§ Try it
For the entries below, the result should be an exact transcription of the lines from the one with "3.1 Soweit im" up to and including the one with "30-Tage-Tarife", and only those.

§ Transcribed page contents
━━━━━━
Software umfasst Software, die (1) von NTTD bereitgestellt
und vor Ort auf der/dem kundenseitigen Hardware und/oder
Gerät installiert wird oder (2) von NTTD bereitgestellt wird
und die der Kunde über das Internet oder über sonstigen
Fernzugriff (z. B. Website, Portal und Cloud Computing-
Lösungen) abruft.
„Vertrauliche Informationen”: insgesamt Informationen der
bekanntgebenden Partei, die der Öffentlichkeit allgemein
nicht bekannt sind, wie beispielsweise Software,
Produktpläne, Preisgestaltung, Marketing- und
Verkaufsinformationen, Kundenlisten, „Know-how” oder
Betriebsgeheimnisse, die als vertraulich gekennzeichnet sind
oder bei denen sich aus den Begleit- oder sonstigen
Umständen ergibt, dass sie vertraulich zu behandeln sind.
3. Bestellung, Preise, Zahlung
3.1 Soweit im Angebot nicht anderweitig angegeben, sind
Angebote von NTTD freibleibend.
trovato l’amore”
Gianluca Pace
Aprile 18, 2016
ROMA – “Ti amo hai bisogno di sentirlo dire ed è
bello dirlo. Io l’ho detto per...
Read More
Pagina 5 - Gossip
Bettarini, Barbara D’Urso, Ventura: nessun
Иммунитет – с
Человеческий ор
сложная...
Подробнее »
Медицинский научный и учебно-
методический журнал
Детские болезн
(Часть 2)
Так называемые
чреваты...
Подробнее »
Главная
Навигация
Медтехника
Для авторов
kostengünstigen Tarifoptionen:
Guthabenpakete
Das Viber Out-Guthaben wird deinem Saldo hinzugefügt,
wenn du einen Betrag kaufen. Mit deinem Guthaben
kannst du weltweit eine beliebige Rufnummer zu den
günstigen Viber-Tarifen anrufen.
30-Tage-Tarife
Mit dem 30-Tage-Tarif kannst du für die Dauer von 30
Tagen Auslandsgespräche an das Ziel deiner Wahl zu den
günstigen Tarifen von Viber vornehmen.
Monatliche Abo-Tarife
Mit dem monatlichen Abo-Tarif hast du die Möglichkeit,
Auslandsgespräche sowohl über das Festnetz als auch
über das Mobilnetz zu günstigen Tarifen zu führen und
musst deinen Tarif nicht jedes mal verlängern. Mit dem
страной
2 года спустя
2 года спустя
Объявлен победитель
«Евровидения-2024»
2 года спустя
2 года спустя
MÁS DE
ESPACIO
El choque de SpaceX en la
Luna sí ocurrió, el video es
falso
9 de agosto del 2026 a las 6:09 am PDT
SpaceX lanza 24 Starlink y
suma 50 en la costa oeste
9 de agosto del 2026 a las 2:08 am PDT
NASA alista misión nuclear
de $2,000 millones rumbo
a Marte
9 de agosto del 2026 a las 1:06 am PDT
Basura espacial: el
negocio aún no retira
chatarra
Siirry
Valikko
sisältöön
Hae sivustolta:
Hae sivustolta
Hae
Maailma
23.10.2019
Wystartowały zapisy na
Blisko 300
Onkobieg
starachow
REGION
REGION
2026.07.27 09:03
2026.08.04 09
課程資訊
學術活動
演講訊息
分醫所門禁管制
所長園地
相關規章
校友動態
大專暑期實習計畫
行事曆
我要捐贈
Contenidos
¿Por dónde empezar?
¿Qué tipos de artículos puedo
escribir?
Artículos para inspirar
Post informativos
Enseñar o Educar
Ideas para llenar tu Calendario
━━━━━━
§ Solution to this exercise
3.1 Soweit im Angebot nicht anderweitig angegeben, sind
Angebote von NTTD freibleibend.
trovato l’amore”
Gianluca Pace
Aprile 18, 2016
ROMA – “Ti amo hai bisogno di sentirlo dire ed è
bello dirlo. Io l’ho detto per...
Read More
Pagina 5 - Gossip
Bettarini, Barbara D’Urso, Ventura: nessun
Иммунитет – с
Человеческий ор
сложная...
Подробнее »
Медицинский научный и учебно-
методический журнал
Детские болезн
(Часть 2)
Так называемые
чреваты...
Подробнее »
Главная
Навигация
Медтехника
Для авторов
kostengünstigen Tarifoptionen:
Guthabenpakete
Das Viber Out-Guthaben wird deinem Saldo hinzugefügt,
wenn du einen Betrag kaufen. Mit deinem Guthaben
kannst du weltweit eine beliebige Rufnummer zu den
günstigen Viber-Tarifen anrufen.
30-Tage-Tarife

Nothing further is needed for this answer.